## Instructions for the task
Write out the lines of the data as a numbered list, from the line containing "Spät am Abend" up to and including the line containing "dann über 6", leaving out any blank lines.

## Recorded data
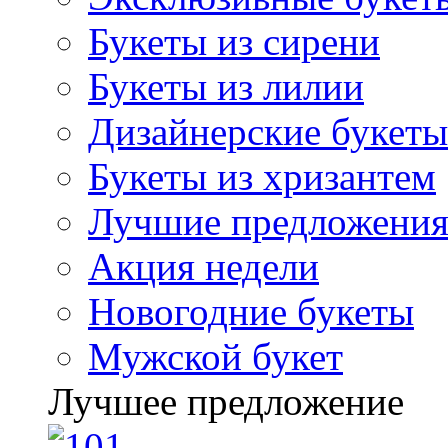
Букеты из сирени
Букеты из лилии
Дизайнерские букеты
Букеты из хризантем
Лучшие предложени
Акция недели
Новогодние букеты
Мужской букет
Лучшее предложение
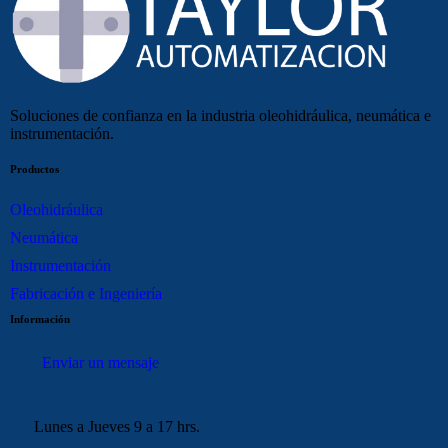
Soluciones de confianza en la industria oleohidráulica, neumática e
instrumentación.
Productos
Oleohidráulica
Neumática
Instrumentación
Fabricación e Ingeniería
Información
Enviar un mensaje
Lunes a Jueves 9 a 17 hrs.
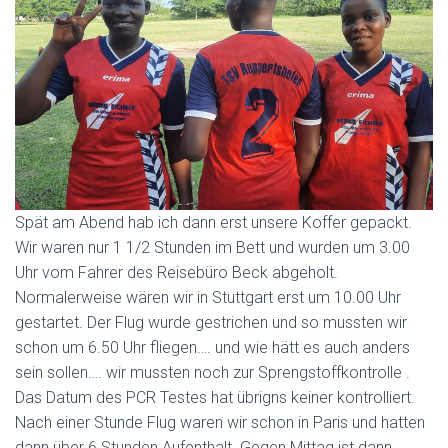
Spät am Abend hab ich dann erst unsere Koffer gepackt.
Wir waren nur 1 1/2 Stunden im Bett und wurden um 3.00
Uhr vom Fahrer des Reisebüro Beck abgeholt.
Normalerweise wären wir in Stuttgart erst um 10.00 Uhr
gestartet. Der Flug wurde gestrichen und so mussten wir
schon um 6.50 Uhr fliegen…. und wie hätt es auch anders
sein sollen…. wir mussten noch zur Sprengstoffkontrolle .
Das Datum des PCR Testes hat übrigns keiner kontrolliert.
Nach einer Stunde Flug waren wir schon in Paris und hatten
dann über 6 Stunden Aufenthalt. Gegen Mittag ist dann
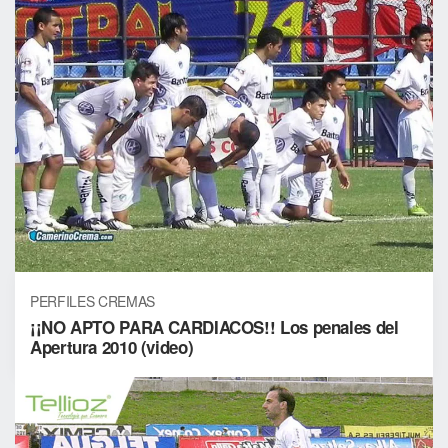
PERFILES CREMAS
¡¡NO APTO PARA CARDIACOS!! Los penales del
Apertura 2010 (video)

==

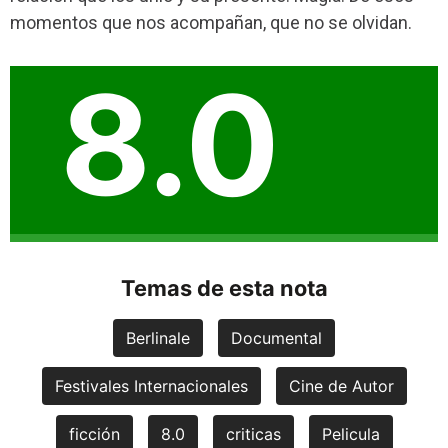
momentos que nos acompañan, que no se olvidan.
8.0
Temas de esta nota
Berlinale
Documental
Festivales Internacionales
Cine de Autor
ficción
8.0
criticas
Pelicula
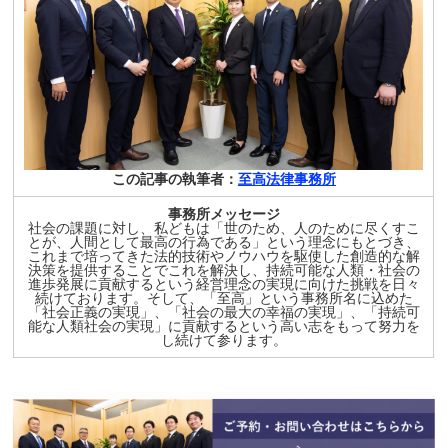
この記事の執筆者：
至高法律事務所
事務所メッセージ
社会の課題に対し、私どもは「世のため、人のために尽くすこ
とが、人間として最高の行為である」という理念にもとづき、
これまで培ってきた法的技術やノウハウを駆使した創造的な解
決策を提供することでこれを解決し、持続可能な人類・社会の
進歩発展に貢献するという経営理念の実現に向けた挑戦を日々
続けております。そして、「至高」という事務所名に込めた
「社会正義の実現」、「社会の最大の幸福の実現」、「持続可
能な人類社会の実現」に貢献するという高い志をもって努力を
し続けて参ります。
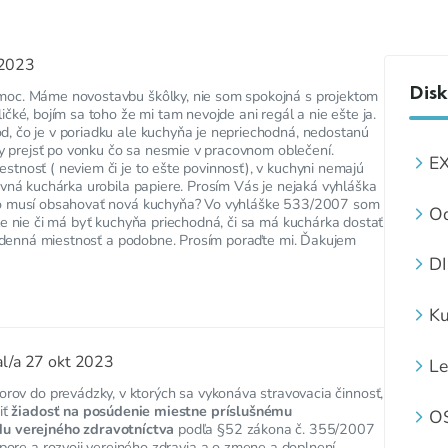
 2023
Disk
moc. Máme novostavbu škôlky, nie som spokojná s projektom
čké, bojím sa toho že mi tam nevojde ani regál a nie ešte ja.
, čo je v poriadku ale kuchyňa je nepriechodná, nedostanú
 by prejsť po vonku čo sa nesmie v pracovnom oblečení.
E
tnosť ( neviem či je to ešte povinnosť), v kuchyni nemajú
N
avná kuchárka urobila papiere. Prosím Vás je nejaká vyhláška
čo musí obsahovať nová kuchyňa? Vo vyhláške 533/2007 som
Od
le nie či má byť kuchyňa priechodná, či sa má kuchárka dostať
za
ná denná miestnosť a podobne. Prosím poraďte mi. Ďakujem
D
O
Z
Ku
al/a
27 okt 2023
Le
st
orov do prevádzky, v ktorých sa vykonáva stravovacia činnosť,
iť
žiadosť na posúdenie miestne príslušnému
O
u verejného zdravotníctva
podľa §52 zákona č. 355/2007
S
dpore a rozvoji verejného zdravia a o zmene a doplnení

## Task result
1. Spät am Abend hab ich dann erst unsere Koffer gepackt.
2. Wir waren nur 1 1/2 Stunden im Bett und wurden um 3.00
3. Uhr vom Fahrer des Reisebüro Beck abgeholt.
4. Normalerweise wären wir in Stuttgart erst um 10.00 Uhr
5. gestartet. Der Flug wurde gestrichen und so mussten wir
6. schon um 6.50 Uhr fliegen…. und wie hätt es auch anders
7. sein sollen…. wir mussten noch zur Sprengstoffkontrolle .
8. Das Datum des PCR Testes hat übrigns keiner kontrolliert.
9. Nach einer Stunde Flug waren wir schon in Paris und hatten
10. dann über 6 Stunden Aufenthalt. Gegen Mittag ist dann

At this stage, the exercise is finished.